Chris Beveridge, disabled liaison officer, organises Tangerine Dream days for kids in need of a break or boost.
Derek himself plays Jim’ll Fix It and turns up at schools with star players to take kids off for a day to remember. Much of it goes unseen, unremarked, elsewhere, and club business development manager John Woodman, who plays a crucial role himself in the trust, says that should change. “The trust should be promoted, celebrated.”
He adds: “I’m here to generate revenues, on the football side, conference side, the hotel project, restaurant, looking at costs, price matching, but you can’t separate club and community. Blackpool FC is a big part of the community. The trust is good for the club and the town.”
The link with Trinity Hospice has raised £15k this year – and more by the time John, and two other club members, complete a 245-mile three-day sponsored bike ride from Wembley Arch to Arc de Triomphe in June.
The Football League twinned clubs with local hospices but Blackpool didn’t need prompting.
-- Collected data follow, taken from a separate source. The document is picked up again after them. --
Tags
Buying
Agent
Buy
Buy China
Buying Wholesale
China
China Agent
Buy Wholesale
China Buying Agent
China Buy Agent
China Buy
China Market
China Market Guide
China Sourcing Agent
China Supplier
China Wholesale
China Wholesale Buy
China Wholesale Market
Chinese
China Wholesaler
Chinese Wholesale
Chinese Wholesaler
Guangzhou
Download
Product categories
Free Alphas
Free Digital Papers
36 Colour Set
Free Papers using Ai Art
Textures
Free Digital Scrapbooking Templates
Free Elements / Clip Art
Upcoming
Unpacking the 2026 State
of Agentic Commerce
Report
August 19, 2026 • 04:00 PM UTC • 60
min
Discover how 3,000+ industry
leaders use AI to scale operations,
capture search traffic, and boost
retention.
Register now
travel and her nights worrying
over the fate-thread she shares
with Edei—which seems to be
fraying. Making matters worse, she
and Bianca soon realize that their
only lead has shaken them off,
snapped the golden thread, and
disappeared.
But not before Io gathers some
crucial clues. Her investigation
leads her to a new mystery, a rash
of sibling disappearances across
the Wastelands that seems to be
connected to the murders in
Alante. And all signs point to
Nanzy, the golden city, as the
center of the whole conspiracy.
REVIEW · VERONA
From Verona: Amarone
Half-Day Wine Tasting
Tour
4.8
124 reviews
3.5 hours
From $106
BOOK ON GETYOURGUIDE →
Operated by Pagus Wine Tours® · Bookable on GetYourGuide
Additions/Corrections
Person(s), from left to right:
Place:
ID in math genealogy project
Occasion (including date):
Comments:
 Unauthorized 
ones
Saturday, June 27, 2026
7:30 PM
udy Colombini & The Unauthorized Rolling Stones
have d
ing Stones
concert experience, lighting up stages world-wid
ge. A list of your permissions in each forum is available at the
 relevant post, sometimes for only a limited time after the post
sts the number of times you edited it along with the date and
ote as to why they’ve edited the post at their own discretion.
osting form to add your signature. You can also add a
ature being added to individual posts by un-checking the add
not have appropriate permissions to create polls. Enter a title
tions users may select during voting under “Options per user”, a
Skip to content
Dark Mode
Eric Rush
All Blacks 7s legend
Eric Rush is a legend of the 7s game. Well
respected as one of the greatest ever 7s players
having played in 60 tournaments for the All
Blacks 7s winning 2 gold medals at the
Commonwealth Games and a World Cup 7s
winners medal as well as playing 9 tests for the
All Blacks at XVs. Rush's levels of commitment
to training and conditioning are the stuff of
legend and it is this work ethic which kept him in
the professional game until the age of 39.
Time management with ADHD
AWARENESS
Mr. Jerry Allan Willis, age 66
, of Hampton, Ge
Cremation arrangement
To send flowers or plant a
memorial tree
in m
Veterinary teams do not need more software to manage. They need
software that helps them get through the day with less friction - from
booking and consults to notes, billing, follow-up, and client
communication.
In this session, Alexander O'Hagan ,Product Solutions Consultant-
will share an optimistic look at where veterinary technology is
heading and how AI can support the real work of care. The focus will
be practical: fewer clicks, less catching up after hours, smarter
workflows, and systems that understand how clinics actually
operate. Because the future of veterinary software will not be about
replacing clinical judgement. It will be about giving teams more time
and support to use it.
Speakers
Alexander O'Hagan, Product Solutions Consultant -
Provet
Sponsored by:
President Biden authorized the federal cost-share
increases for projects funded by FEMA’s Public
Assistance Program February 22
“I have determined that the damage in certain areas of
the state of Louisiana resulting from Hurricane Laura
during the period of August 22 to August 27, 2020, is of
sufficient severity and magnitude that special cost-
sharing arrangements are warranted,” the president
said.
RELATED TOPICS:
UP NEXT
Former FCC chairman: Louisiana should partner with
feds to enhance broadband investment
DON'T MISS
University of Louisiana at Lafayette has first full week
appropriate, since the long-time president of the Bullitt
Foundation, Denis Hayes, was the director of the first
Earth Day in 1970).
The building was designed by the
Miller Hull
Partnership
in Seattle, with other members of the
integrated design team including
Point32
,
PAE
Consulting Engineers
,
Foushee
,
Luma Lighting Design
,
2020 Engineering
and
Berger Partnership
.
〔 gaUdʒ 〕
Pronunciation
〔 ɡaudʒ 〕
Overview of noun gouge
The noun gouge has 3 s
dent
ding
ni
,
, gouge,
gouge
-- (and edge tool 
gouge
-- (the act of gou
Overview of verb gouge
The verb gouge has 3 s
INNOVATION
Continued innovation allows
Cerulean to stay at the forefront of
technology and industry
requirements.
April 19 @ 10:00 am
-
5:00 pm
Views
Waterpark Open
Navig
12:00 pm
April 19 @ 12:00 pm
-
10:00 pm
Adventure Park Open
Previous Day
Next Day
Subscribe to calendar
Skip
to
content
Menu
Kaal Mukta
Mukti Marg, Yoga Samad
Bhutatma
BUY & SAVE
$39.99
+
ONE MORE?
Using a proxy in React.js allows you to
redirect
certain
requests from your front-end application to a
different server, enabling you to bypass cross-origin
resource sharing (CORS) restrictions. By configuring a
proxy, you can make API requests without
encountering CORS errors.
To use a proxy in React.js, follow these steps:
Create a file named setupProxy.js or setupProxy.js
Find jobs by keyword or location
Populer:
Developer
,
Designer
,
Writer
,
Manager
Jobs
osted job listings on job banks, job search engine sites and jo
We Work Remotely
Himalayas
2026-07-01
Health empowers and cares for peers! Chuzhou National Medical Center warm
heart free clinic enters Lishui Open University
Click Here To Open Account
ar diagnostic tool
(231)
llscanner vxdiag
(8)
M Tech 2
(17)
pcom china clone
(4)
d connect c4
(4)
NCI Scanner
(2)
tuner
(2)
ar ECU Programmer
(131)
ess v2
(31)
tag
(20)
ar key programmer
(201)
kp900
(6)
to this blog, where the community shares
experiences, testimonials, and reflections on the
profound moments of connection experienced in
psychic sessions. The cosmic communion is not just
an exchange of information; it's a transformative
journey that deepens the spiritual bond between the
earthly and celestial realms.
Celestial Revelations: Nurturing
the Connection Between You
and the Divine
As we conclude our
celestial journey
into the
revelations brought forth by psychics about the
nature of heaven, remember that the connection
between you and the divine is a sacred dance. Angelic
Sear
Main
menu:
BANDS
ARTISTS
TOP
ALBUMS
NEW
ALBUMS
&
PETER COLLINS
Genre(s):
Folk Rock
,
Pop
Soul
Support goes way beyond tokenistic bucket collect-ions at other grounds.
Trinity fundraising director Jane Molyneux admits she’s been “gobsmacked by their passion, energy and enthusiasm”.
Roger Reade, the trust’s director for strategic develop-ment, says the trust’s turnover has soared from £70k two years ago to around £450k this year.
“That’s significant, in fact it’s unbelievable in a town like Blackpool. Some of it was galvanised by the Premier League and the legacy continues but much of it comes down to hard slog, team work and partnership. For us, it’s not about profit but engaging with, and helping as many people, across the Fylde, as we can.
“Much funding comes with strings attached. In the States, there’s more of a tradition of sports philanthropy.
“But every club should have a charitable arm. The trust has been a charity for three years this month, but existed as a separate community entity under Derek and Lyn Spence for longer. We merely looked for expertise in key areas to fill the gaps.
“We now have a disability sports development officer working with six special schools with the ultimate aim of providing pathways into sport and getting teams to take on others.
“We have projects and core work to engage with others in hot spots for health and inequalities. We provide pathways to help, qualifications, even jobs. Some areas have massive disadvantages. Police have problems with kids as young as under 11. We help reduce that, get lives on track, reach parents too.
“Our groundbreaking Fit2Go project works in primary schools to beat child obesity, and stress benefits of becoming more physically active and proper nutrition. It’s such a terrific scheme, the Premier League has applauded Blackpool for leading the way.
“The impetus came from discussions with NHS Blackpool. Wendy Swift, chief executive, is one of our trustees. It came from Altogether Now, a partnership between the council, NHS and the club to provide better information and deal with the health inequalities, which are disastrous compared to other parts of the country. Blackpool is our stronghold, where the biggest problems exist, but we reach across the Fylde – and it’s all down to team work.”